The facility’s Chief Medical Director, Prof. Chris Bode, told The Guardian yesterday that the earlier infected duo tested negative to the ailment at the weekend and were recuperating very fast. He hinted that they would be discharged if the outcome turns favourable since there was no fresh case.

He said: “I can tell you that the patients have received the full compliments of treatment and are responding well. They both tested negative to the virus with the last examination but we hope to conduct another test Monday or Tuesday before we can comfortably say they are totally free of the disease.
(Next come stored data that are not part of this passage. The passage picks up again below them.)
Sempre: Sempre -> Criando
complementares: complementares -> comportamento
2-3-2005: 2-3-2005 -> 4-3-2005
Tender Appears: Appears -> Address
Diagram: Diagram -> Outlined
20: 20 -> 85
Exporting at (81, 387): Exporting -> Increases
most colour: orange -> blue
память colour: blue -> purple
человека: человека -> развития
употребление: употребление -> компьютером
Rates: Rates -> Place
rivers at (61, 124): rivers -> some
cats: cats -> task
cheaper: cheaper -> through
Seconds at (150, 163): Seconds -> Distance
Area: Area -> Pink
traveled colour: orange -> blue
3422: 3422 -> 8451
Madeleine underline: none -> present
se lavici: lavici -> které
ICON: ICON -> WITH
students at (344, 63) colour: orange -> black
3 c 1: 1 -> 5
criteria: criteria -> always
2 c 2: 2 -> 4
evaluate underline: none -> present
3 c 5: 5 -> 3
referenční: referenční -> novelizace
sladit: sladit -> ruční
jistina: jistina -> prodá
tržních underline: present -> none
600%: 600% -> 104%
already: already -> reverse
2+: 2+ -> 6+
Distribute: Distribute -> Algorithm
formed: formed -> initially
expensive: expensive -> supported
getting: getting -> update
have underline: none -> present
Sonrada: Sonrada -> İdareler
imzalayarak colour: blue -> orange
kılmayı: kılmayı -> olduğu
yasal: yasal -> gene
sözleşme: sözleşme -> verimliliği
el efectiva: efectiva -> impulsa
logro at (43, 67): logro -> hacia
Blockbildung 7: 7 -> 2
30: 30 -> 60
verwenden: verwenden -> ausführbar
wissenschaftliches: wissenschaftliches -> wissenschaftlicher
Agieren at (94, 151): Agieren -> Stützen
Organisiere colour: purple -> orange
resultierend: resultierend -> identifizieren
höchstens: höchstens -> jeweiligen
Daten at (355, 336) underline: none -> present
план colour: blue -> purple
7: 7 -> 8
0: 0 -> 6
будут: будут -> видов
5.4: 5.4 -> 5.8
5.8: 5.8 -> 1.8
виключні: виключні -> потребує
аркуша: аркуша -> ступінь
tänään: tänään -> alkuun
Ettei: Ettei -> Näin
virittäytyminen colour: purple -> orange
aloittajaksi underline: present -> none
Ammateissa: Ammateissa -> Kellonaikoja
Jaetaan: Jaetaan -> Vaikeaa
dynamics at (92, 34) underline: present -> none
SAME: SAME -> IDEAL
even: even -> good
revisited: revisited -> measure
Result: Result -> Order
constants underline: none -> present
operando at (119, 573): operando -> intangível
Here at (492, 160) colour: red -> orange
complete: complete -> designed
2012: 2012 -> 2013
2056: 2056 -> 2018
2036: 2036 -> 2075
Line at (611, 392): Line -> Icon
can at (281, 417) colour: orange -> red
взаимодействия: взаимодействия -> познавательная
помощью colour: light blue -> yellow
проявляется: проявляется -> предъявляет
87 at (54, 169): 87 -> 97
“We are also monitoring the situation of the 150 persons that had contact with the index case under surveillance. They are all doing well and none of them have shown a symptom of the virus.”

But it was, however, learnt that the state cannot be given a clean slate until after an incubatory period of 21 days.According to the World Health Organisation (WHO), the timeframe ranges from six to 21 days. The onset of the disease, when symptomatic, is usually gradual, starting with fever, general weakness and malaise. It manifests headache, sore throat, muscle pain, chest pain, nausea, vomiting, diarrhoea, cough and abdominal pain in the coming days.

In severe cases, facial swelling, fluid in the lung cavity, bleeding from the mouth, nose, vagina or gastrointestinal tract and low blood pressure may develop.

WHO noted: “About 80 per cent of people who become infected with Lassa virus have no symptoms. One in five infections results in severe disease, where the virus affects several organs such as the liver, spleen and kidneys.”

Meanwhile, health officials in Agege Local Council of the state have begun a house-to-house campaign against the disease.A statement yesterday by the media aide to the council chairman, Mr. Rotimi Sulyman, said the move was to avert an outbreak.

“We do not have any case yet in Agege but we must show concern and take into account the extroverted nature of Lagosians,” he quoted the chairman, Alhaji Ganiyu Egunjobi, as saying.

“So there is this proverbial Agege’s rat that is said to be a fast runner, so we must be proactive and aggressive,” he added.The council boss noted that the campaign was to better educate the residents on the menace and make them know the best health habits to imbibe as anti-dotes, adding that his administration was poised to addressing the sanitation challenges in the area.According to him, during the exercise, the health workers would sensitise households and market women on cleanliness.